August 02, 2004|From Reuters

DETROIT — Auto leasing is gaining popularity again after four years of decline as higher prices for used vehicles prompt U.S. automakers to offer attractive deals, analysts said.

Leased vehicles accounted for nearly 14% of new-vehicle sales by Detroit automakers in the second quarter, up from about 8% a year ago.

Industrywide, leases have accounted for 20% of new-vehicle sales so far this year, up from 18% last year but off from a peak of 36% in 1999.

"The popularity of leasing is on the rebound as residual values have recently firmed," auto analyst John Casesa of Merrill Lynch & Co. said Friday in a note to clients.

Vehicles coming off leases at the end of contracts are usually sold at resale auctions.
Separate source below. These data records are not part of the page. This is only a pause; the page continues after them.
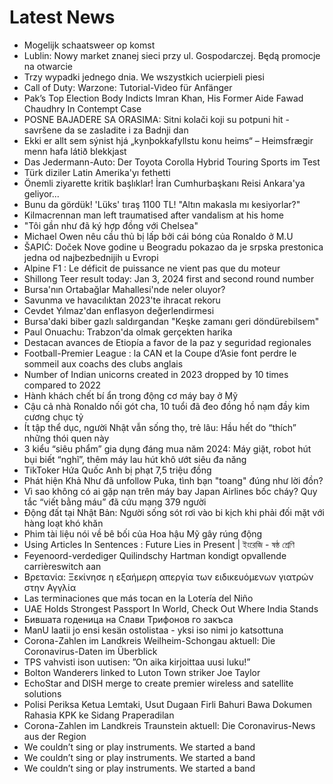 # Latest News
-  Mogelijk schaatsweer op komst
-  Lublin: Nowy market znanej sieci przy ul. Gospodarczej. Będą promocje na otwarcie
-  Trzy wypadki jednego dnia. We wszystkich ucierpieli piesi
-  Call of Duty: Warzone: Tutorial-Video für Anfänger
-  Pak’s Top Election Body Indicts Imran Khan, His Former Aide Fawad Chaudhry In Contempt Case
-  POSNE BAJADERE SA ORASIMA: Sitni kolači koji su potpuni hit - savršene da se zasladite i za Badnji dan
-  Ekki er allt sem sýnist hjá „kynþokkafyllstu konu heims“ – Heimsfrægir menn hafa látið blekkjast
-  Das Jedermann-Auto: Der Toyota Corolla Hybrid Touring Sports im Test
-  Türk diziler Latin Amerika'yı fethetti
-  Önemli ziyarette kritik başlıklar! İran Cumhurbaşkanı Reisi Ankara'ya geliyor...
-  Bunu da gördük! 'Lüks' tıraş 1100 TL! "Altın makasla mı kesiyorlar?"
-  Kilmacrennan man left traumatised after vandalism at his home
-  "Tôi gần như đã ký hợp đồng với Chelsea"
-  Michael Owen nêu cầu thủ bị lấp bởi cái bóng của Ronaldo ở M.U
-  ŠAPIĆ: Doček Nove godine u Beogradu pokazao da je srpska prestonica jedna od najbezbednijih u Evropi
-  Alpine F1 : Le déficit de puissance ne vient pas que du moteur
-  Shillong Teer result today: Jan 3, 2024 first and second round number
-  Bursa'nın Ortabağlar Mahallesi'nde neler oluyor?
-  Savunma ve havacılıktan 2023'te ihracat rekoru
-  Cevdet Yılmaz'dan enflasyon değerlendirmesi
-  Bursa'daki biber gazlı saldırgandan "Keşke zamanı geri döndürebilsem"
-  Paul Onuachu: Trabzon'da olmak gerçekten harika
-  Destacan avances de Etiopía a favor de la paz y seguridad regionales
-  Football-Premier League : la CAN et la Coupe d’Asie font perdre le sommeil aux coachs des clubs anglais
-  Number of Indian unicorns created in 2023 dropped by 10 times compared to 2022
-  Hành khách chết bí ẩn trong động cơ máy bay ở Mỹ
-  Cậu cả nhà Ronaldo nối gót cha, 10 tuổi đã đeo đồng hồ nạm đầy kim cương chục tỷ
-  Ít tập thể dục, người Nhật vẫn sống thọ, trẻ lâu: Hầu hết do “thích” những thói quen này
-  3 kiểu “siêu phẩm” gia dụng đáng mua năm 2024: Máy giặt, robot hút bụi biết “nghĩ”, thêm máy lau hút khô ướt siêu đa năng
-  TikToker Hứa Quốc Anh bị phạt 7,5 triệu đồng
-  Phát hiện Khả Như đã unfollow Puka, tình bạn "toang" đúng như lời đồn?
-  Vì sao không có ai gặp nạn trên máy bay Japan Airlines bốc cháy? Quy tắc “viết bằng máu” đã cứu mạng 379 người
-  Động đất tại Nhật Bản: Người sống sót rơi vào bi kịch khi phải đối mặt với hàng loạt khó khăn
-  Phim tài liệu nói về bê bối của Hoa hậu Mỹ gây rúng động
-  Using Articles In Sentences : Future Lies in Present | ইংরেজি - ষষ্ঠ শ্রেণি
-  Feyenoord-verdediger Quilindschy Hartman kondigt opvallende carrièreswitch aan
-  Βρετανία: Ξεκίνησε η εξαήμερη απεργία των ειδικευόμενων γιατρών στην Αγγλία
-  Las terminaciones que más tocan en la Lotería del Niño
-  UAE Holds Strongest Passport In World, Check Out Where India Stands
-  Бившата годеница на Слави Трифонов го закъса
-  ManU laatii jo ensi kesän ostolistaa - yksi iso nimi jo katsottuna
-  Corona-Zahlen im Landkreis Weilheim-Schongau aktuell: Die Coronavirus-Daten im Überblick
-  TPS vahvisti ison uutisen: ”On aika kirjoittaa uusi luku!”
-  Bolton Wanderers linked to Luton Town striker Joe Taylor
-  EchoStar and DISH merge to create premier wireless and satellite solutions
-  Polisi Periksa Ketua Lemtaki, Usut Dugaan Firli Bahuri Bawa Dokumen Rahasia KPK ke Sidang Praperadilan
-  Corona-Zahlen im Landkreis Traunstein aktuell: Die Coronavirus-News aus der Region
-  We couldn’t sing or play instruments. We started a band
-  We couldn’t sing or play instruments. We started a band
-  We couldn’t sing or play instruments. We started a band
When residual values, or used-car prices, fall more than expected, automakers can lose money.

But with the firming of used-car prices, which were up 2.7% in June from year-ago levels, automakers are expanding their lease offers, said Paul Taylor, chief economist with the National Automobile Dealers Assn.

Together with sales to fleet and daily car rental companies, leasing offers another outlet for Detroit's Big Three automakers to cut bulging inventories of unsold vehicles as they try to stem market share losses to Asian rivals.

However, foreign-based car companies are also enticing consumers with attractive lease offers, and the business could become more competitive than ever.

Toyota Motor Corp. and Honda Motor Co., which typically do not offer aggressive consumer incentives, have some of the most lucrative lease programs, said Art Spinella, president of CNW Market Research.

Honda offers a three-year lease on its Accord sedan for as little as $189 a month, half of what the monthly payment would be if a consumer bought it.

Automakers, who typically use leases to lure consumers into more expensive vehicles with low monthly payments, are also expanding their lease programs to support dealers' growing factory-certified used-car business, Spinella said.

Some of the vehicles that are returned at the end of a lease contract are mechanically and cosmetically refurbished and sold to consumers as certified used cars, backed by factory warranties.

"It is very lucrative," Spinella said. "It is a pretty good profit generator for the auto companies."

Manufacturers usually extend factory warranties on late-model vehicles with low mileage and no major damages.

"Consumers pay an average premium of $900 for a certified used vehicle as compared with a non-certified one," Spinella said.